Kunst is één van de manieren waarop Simone het gesprek over diversiteit en inclusie gaande wil houden. Volgens haar is er nog heel wat terrein te winnen op dit vlak. “Toen ik ging studeren, voelde ik meteen dat ik niet tot de norm behoorde als dochter van twee Afghaanse vluchtelingen. Ik herkende mijzelf niet in mijn medestudenten, de studievereniging, de docenten of het curriculum. Ik ben weleens naar de studievereniging geweest, maar voelde mij daar niet thuis. Er werden daar  bijvoorbeeld grapjes gemaakt over mensen met een achtergrond die vergelijkbaar is met die van mij. Schijnbaar voelden medestudenten zich comfortabel genoeg om dat in mijn bijzijn te doen, omdat ze mij zagen als de uitzondering op de groep waarover werd gegrapt.”

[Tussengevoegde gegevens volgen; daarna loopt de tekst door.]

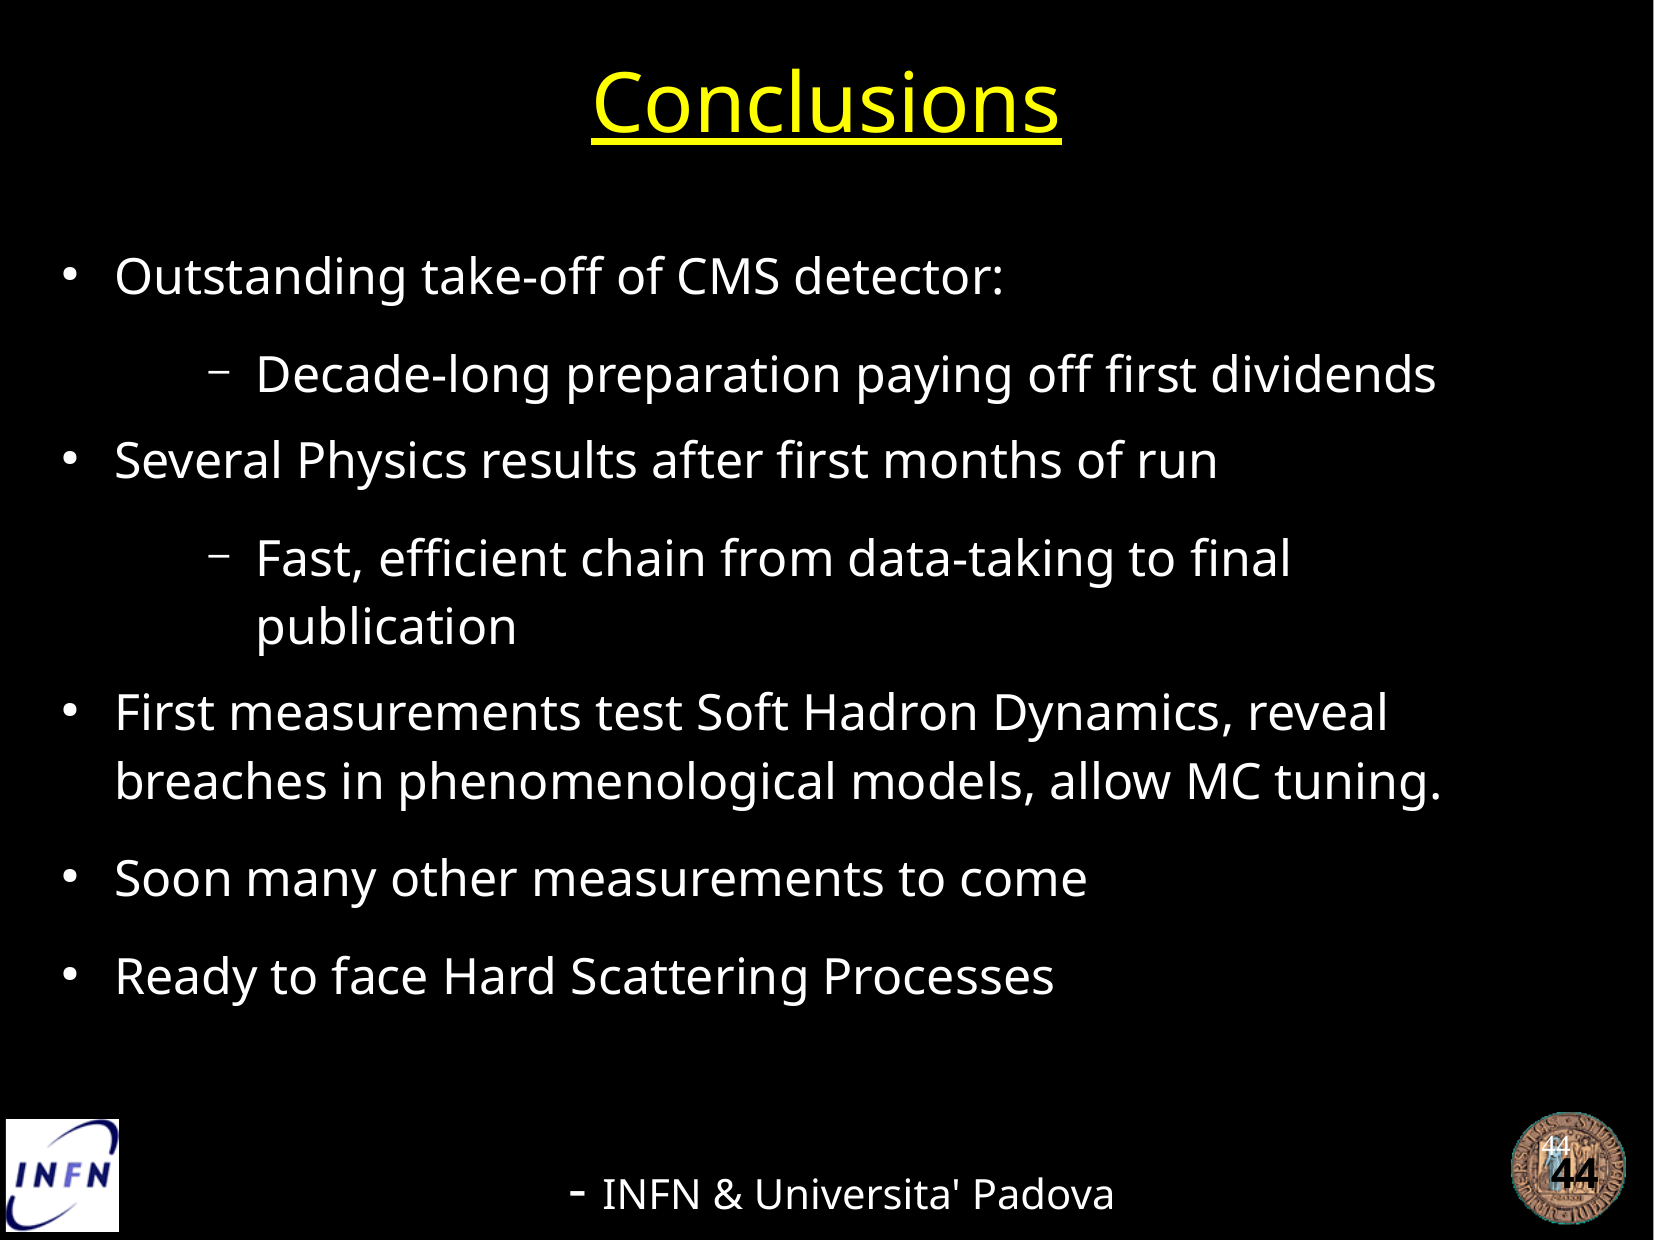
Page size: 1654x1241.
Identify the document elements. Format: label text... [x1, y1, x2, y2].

list Outstanding take-off of CMS detector: Decade-long preparation paying off first dividends Several Physics results after first months of run Fast, efficient chain from data-taking to final publication First measurements test Soft Hadron Dynamics, reveal breaches in phenomenological models, allow MC tuning. Soon many other measurements to come Ready to face Hard Scattering Processes [43, 241, 1532, 958]
title Conclusions [82, 43, 1571, 157]
picture [5, 1119, 119, 1232]
picture [1511, 1111, 1626, 1226]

Inclusie is dat je beslissingen durft te nemen die maar voor een kleine groep belangrijk zijn

“De Universiteit Utrecht moet daarom niet alleen nadenken over de vraag hoe je een diverse groep studenten aantrekt", zegt Simone, "maar ook hoe je die vasthoudt. Dat betekent dat je flexibel moet zijn en durft te schaven aan hoe dingen altijd zijn geweest.” De pilot met de genderneutrale toiletten is daar volgens Simone een mooi voorbeeld van. “Die pilot laat zien dat er hoop voor de toekomst is, omdat de UU iets onderneemt in een gevoelige kwestie.” Maar dat een jaar later de resultaten van de enquête over de genderneutrale toiletten nog niet bekend zijn, bevestigt voor haar tegelijkertijd haar vermoeden dat de universiteit bang is voor de diversiteitsdiscussies en voor frictie. Ik kan mij ook wel voorstellen dat het moeilijk is om te verdedigen dat je iets invoert voor ‘maar een paar personen’, maar juist dat is inclusie. Inclusie is dat je beslissingen durft te nemen die voor een kleine groep belangrijk zijn maar om zo iedereen te betrekken.”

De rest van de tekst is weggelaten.